_INSTRUCTIONS FOR THE TASK:_
Where the string "Tree" occurs in a line of the entries below, copy that line.

_DATA SUPPLIED:_
■ ■ ■ ■ ■ ■ ■

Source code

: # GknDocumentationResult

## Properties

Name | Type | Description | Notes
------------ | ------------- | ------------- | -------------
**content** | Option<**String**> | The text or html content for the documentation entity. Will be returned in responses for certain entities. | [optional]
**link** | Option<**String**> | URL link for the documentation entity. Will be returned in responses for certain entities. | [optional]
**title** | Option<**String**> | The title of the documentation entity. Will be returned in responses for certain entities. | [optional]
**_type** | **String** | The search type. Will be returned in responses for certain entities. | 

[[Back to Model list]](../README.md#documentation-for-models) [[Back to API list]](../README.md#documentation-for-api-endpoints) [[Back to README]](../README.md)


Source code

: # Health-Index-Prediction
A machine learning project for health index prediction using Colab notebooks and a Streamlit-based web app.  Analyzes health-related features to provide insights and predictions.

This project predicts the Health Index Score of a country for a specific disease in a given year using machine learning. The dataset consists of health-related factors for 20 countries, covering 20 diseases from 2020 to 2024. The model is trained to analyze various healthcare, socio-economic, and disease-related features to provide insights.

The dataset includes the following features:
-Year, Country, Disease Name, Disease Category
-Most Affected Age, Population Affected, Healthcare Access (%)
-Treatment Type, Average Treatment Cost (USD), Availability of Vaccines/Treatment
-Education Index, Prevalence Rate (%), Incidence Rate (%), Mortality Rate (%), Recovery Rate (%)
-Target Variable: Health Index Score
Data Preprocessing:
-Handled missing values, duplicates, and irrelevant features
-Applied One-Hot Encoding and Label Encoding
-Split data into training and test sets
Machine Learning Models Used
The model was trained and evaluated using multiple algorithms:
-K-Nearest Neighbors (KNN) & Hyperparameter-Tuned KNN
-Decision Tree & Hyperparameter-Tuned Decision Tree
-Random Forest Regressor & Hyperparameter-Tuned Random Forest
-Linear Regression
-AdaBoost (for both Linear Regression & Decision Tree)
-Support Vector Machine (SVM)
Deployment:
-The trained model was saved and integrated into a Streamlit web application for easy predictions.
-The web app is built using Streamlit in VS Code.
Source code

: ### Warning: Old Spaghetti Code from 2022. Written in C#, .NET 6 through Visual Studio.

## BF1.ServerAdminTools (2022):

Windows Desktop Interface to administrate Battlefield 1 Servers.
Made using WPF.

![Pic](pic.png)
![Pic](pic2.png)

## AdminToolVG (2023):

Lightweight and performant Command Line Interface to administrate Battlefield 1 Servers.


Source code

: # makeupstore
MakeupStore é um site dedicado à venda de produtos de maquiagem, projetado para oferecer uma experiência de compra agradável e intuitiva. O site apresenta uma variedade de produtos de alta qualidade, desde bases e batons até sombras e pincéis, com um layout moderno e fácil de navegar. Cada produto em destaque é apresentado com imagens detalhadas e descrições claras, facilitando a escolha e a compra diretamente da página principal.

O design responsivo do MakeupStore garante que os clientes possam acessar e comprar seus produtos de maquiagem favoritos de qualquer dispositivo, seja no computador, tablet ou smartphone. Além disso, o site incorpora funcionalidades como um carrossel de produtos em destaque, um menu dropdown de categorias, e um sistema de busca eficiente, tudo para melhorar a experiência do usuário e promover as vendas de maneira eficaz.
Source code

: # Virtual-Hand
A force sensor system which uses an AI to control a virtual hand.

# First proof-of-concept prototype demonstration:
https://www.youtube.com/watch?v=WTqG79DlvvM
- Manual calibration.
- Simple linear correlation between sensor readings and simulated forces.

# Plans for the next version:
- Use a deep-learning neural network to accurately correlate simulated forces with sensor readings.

■ ■ ■ ■ ■ ■ ■

_TASK ANSWER:_
-Decision Tree & Hyperparameter-Tuned Decision Tree
-AdaBoost (for both Linear Regression & Decision Tree)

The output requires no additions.